What Does It Mean to Be an LLC?
What Does It Mean to Be an LLC?
An LLC is a way of organizing your business. It's similar to a corporation but typically more flexible and with fewer requirements. When you form an LLC, your business becomes its own legal entity that's separate from you personally. This can be helpful if your business is ever sued.
“LLC" is short for “limited liability company." While corporations have been around for many years, LLCs are a newer type of business entity that has proved popular with small business owners. All states have laws allowing LLC formation, but some states place restrictions on LLCs, for example, prohibiting certain types of professionals from forming an LLC.
The “limited liability" of an LLC refers to the owners' protection from personal liability for business obligations. If your business is an LLC, the money you have put into the business might be lost in a lawsuit against the business, but your business creditors cannot touch your personal bank account or property.
If you don't formally create a business entity in your state, you'll be a sole proprietorship, if you are the only owner, and a general partnership if you own your business with other people. There are several advantages to setting up an LLC instead. These include:
- Liability protection. Limited liability is a feature of LLCs, corporations, and many other types of formal business entities, but not sole proprietorships and general partnerships. When you don't form a business entity, there is no legal separation between you and your business, and all your personal assets are potentially at risk in a lawsuit involving the company, your business partners, or your employees.

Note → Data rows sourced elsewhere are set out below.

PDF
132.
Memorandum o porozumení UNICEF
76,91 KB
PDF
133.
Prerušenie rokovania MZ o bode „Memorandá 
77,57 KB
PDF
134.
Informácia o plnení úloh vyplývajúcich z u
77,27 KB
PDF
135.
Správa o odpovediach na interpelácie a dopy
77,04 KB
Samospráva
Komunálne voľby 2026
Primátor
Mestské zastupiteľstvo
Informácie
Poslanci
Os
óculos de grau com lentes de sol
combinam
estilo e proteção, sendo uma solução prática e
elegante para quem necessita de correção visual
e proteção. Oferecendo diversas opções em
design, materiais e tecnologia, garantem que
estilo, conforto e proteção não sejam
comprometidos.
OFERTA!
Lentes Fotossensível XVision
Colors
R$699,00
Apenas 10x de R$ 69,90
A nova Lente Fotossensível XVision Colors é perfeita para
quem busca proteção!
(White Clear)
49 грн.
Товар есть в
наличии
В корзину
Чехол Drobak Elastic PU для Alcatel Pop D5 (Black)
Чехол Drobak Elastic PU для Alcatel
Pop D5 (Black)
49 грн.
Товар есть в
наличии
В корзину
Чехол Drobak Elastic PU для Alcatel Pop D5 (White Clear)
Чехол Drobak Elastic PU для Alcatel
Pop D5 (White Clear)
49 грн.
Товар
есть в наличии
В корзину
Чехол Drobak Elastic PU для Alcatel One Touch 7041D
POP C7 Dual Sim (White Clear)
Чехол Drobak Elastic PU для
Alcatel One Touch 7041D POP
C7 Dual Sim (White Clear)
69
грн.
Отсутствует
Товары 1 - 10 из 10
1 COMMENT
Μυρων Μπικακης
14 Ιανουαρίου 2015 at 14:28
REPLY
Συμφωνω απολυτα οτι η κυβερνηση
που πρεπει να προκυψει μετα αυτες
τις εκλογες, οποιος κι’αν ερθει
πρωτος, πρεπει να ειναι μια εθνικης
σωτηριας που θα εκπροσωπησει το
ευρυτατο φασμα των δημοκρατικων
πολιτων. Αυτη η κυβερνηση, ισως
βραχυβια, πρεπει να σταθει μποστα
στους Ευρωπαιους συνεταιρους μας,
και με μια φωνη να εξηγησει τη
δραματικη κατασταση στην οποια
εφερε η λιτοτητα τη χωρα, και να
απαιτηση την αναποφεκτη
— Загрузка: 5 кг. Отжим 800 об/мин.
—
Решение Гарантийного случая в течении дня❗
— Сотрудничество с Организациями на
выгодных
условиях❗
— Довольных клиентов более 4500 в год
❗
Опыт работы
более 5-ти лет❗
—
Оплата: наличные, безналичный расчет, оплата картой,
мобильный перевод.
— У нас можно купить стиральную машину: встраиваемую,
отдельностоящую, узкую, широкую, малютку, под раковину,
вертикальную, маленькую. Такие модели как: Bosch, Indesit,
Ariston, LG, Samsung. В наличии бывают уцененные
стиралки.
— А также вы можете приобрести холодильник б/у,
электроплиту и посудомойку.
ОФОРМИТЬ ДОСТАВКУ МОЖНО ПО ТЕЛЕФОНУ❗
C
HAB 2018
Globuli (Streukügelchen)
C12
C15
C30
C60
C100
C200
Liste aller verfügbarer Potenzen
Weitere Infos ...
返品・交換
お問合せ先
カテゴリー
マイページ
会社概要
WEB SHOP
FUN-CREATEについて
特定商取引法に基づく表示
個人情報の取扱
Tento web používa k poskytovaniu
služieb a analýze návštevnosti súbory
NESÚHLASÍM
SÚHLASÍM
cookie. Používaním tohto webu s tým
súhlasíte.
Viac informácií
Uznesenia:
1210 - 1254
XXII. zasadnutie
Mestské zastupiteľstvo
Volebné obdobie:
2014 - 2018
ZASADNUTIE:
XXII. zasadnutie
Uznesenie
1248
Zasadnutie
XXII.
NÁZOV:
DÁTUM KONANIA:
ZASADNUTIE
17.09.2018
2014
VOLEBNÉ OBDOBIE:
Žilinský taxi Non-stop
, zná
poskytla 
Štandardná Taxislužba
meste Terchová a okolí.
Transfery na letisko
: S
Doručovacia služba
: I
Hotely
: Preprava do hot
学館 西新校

- Structure. LLCs are usually governed by an operating agreement (or if there is none, by state law) spelling out the way the business will be managed, how profits and losses will be divided, how the business will deal with a new or departing owner, and how the business will be wrapped up if things don't work out. An operating agreement acts as a roadmap that makes life far easier in times of stress and conflict.
- Legitimacy. An LLC makes your business seem more legitimate, and it can be difficult to secure any financing if you haven't set up a formal business entity.
Forming an LLC can have benefits over a traditional corporation:
- LLCs are more flexible. Corporations have a uniform structure, with shareholders, directors, officers, and shares of stock. This makes them appealing to outside investors, but many small businesses don't need or want this kind of formality. An LLC company can be run by the owners or by managers, there are no required job titles, profits and investment can be divided however you choose, and an LLC can choose a pass-through tax structure or traditional corporate taxation.
- In many states, LLCs have fewer requirements. Although the rules vary, LLCs generally do not have to keep as many records as corporations, and they are less likely to have to file an annual report and pay an annual fee.
Creating an LLC
To set up an LLC, you'll file articles of organization with the state agency in charge of business filings—usually the Secretary of State. You should also prepare an operating agreement and keep it with your other important business records.
Once your LLC has been officially formed, you will receive a certificate from the state. You can use this to get a federal tax ID number and open a business bank account. To maintain your liability protection, it is important to keep your records up to date with the state and always keep your business and personal finances separate.
What does it mean to be an LLC? It means you have taken an important step in the life of your business—one that protects you and prepares you for the future.